AIM OF THE TASK: Line count for "down": say how many lines of the data contain it, with no other text.

INFORMATION SUPPLIED:
┌──

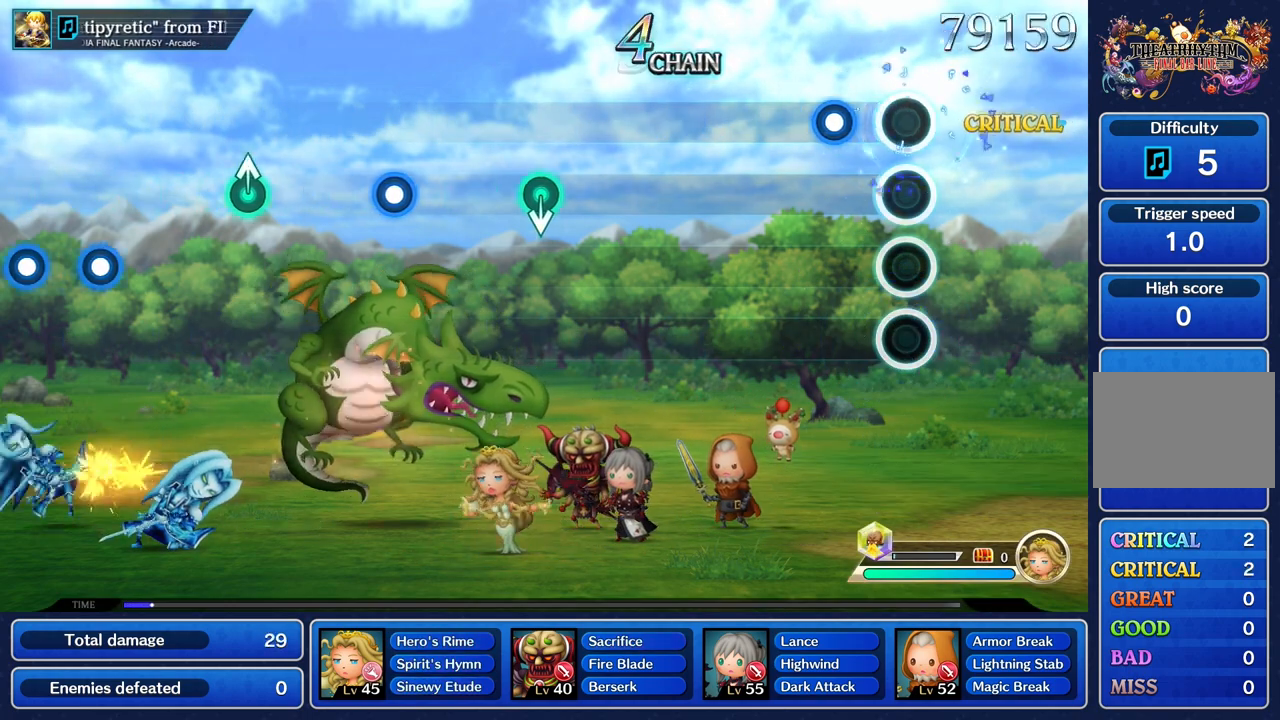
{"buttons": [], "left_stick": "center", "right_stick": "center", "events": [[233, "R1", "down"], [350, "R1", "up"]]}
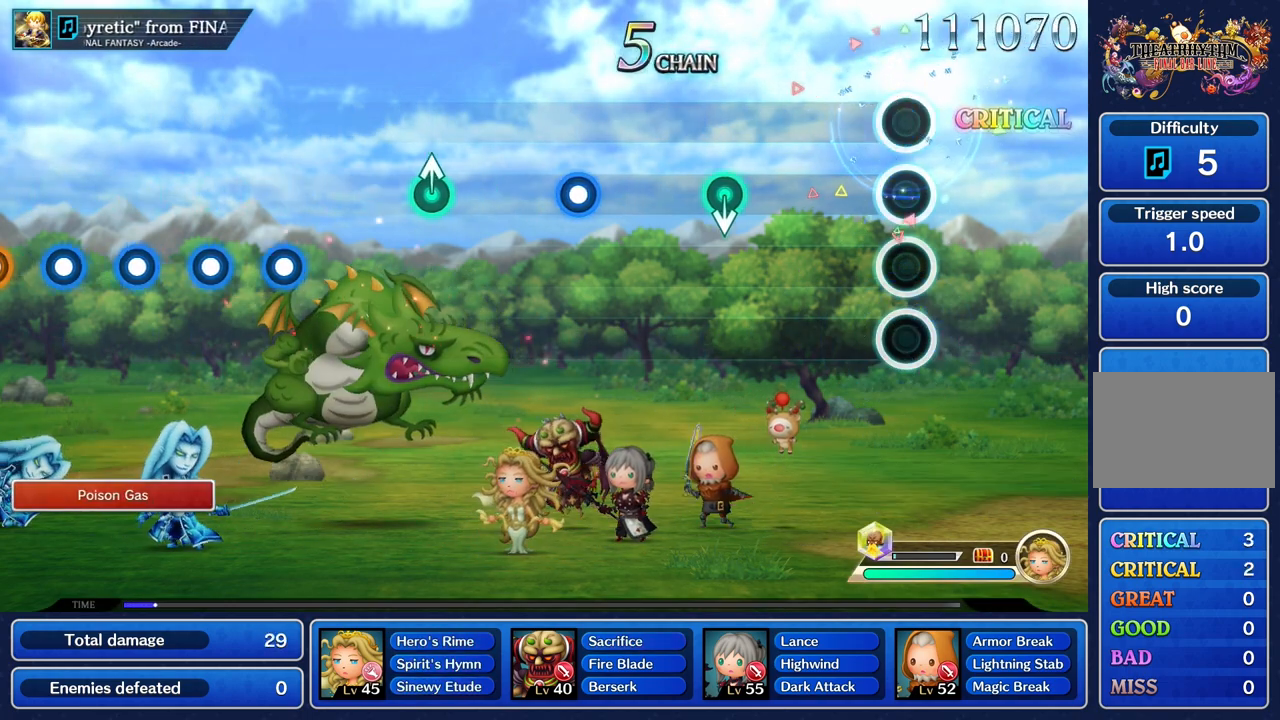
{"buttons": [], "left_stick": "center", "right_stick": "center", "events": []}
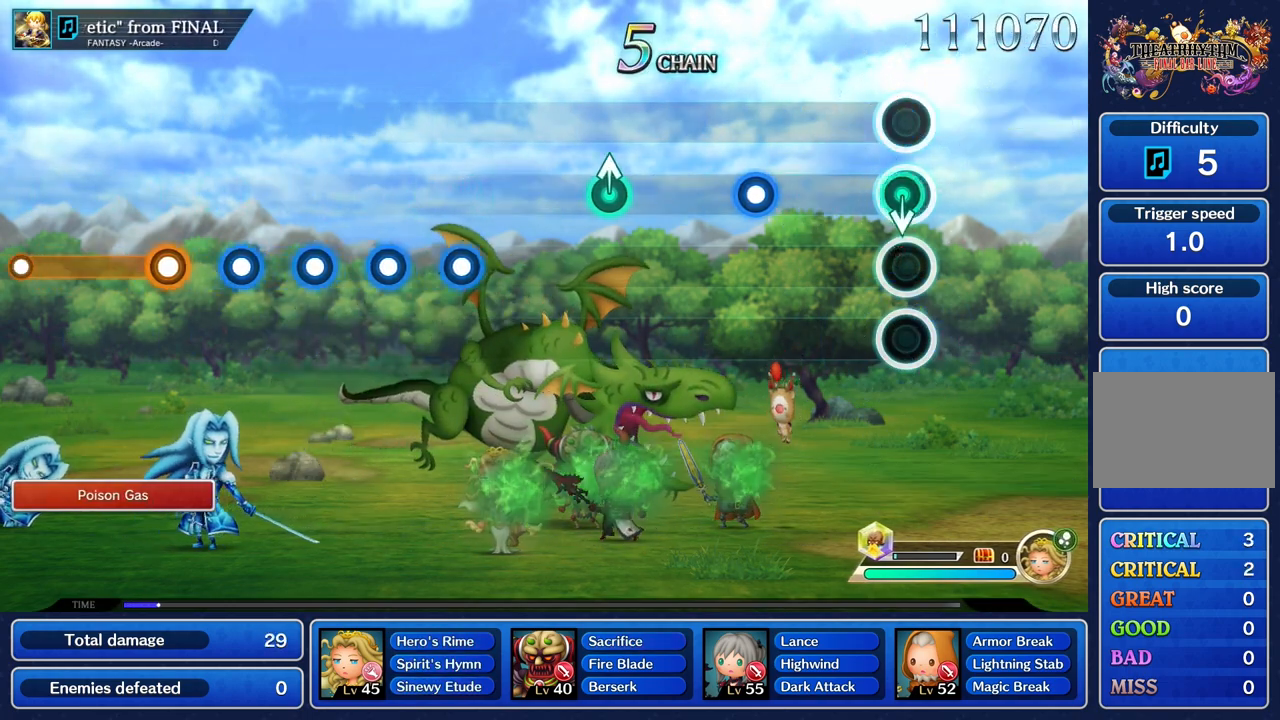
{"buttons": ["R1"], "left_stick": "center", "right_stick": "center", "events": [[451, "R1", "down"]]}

└──

SOLUTION TO THE EXERCISE: 2